PROVIDED TEXT =
════════

# Not quite CNC routing but close enough



## Kevin (Sep 6, 2004)

I like the new forum that we added looks like its already getting some action. I don't know much about "CNC Routing" per say but i do know a lot about the machine I'm about to show you. It is a Mazak VBC-20B CNC Milling center. The "VTC" part stands for Vertical Traveling Column, which means that the column(the blue part) moves instead of the table. 

This is the machine that Oak Park Enterprises uses to make most of there products including there base plates, circle jigs, router tables, ect. I know this machine very well as I personally have spent many hours running it. Below are some pictures of it. Hope you like them.










Just a wide shot of the machine.










It looks like at the time there is the jig for the ez-link on the table. It uses suction to hold the phenolic blank on to the aluminum plate while its being milled.










This is a picture of the tool changer. It can hold up to 24 tools. When in full automation mode it follows a program and goes to change the cutter as many times as needed.










This is a picture of the control, on the screen it displays all kinds of data like what tool is in the chuck, what the next few lines of code it will execute while in automation mode, the exact positioning of the tool in all 3 axes(down to 1/1000 of a inch). It also will simulate a program on the screen so you can do a quick once over for errors.

════════

COLLECTED MATERIAL =
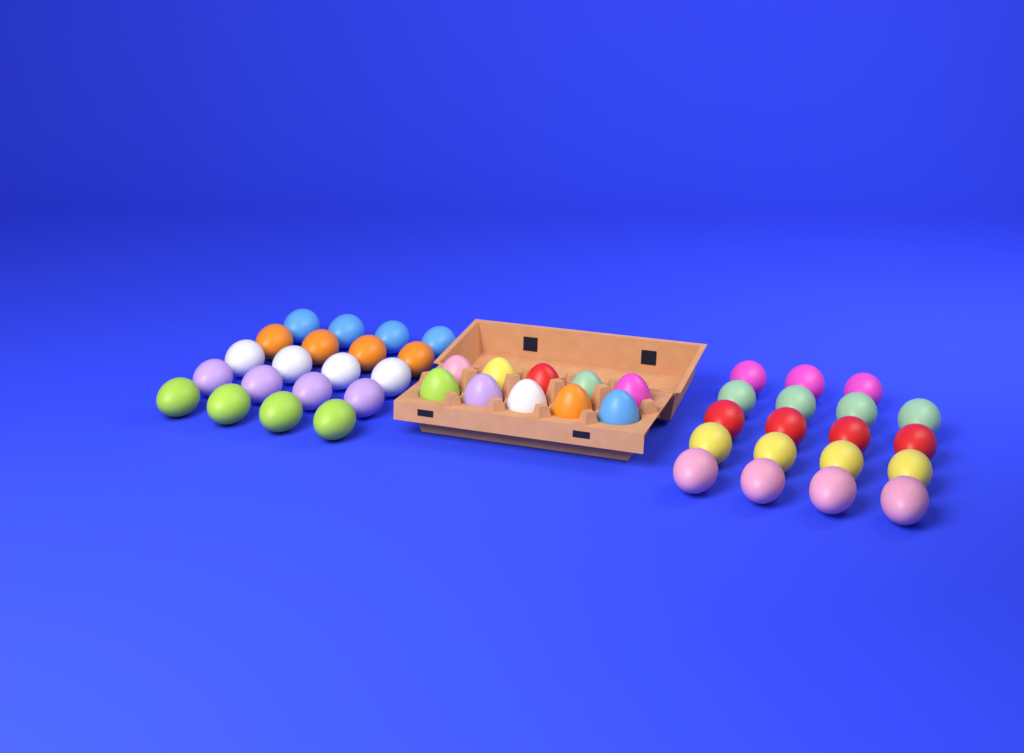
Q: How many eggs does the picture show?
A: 49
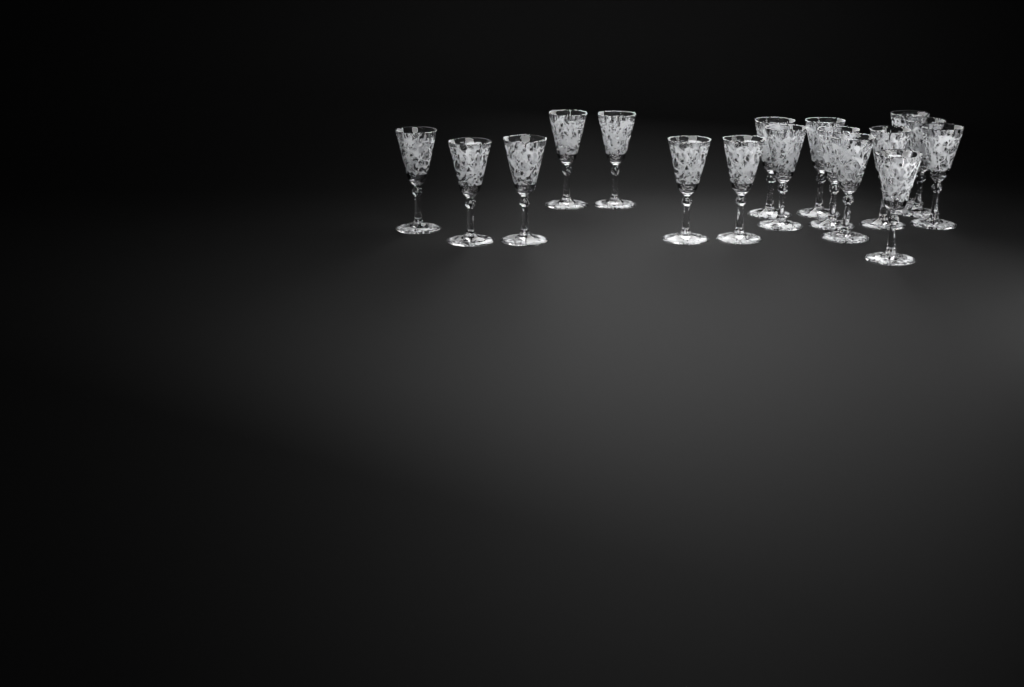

════════

TASK GOAL =
Write out the forum post about the Mazak milling center again, from "## Kevin (Sep" up to and including "you like them.", substituting "mill" for "machine".

SOLUTION BELOW =
## Kevin (Sep 6, 2004)

I like the new forum that we added looks like its already getting some action. I don't know much about "CNC Routing" per say but i do know a lot about the mill I'm about to show you. It is a Mazak VBC-20B CNC Milling center. The "VTC" part stands for Vertical Traveling Column, which means that the column(the blue part) moves instead of the table. 

This is the mill that Oak Park Enterprises uses to make most of there products including there base plates, circle jigs, router tables, ect. I know this mill very well as I personally have spent many hours running it. Below are some pictures of it. Hope you like them.